_Problem statement_
Update the records below by replacing every "form as in" with "written like" and keeping everything else unchanged. Omit the pictures from your answer.

_Information shown_
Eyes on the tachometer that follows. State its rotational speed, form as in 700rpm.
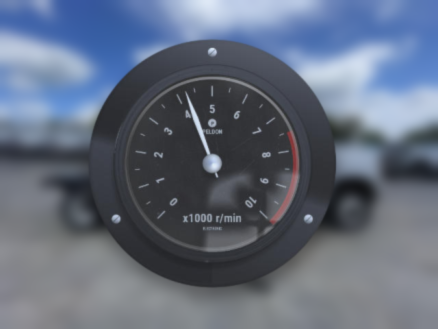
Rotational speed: 4250rpm
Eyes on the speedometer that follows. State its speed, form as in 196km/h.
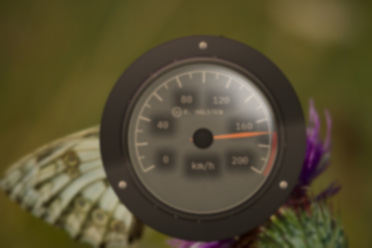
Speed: 170km/h
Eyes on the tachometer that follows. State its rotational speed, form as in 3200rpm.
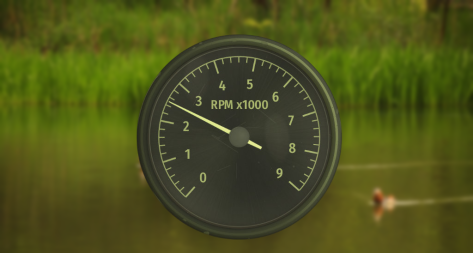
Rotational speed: 2500rpm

_Task answer_
Eyes on the tachometer that follows. State its rotational speed, written like 700rpm.
Rotational speed: 4250rpm
Eyes on the speedometer that follows. State its speed, written like 196km/h.
Speed: 170km/h
Eyes on the tachometer that follows. State its rotational speed, written like 3200rpm.
Rotational speed: 2500rpm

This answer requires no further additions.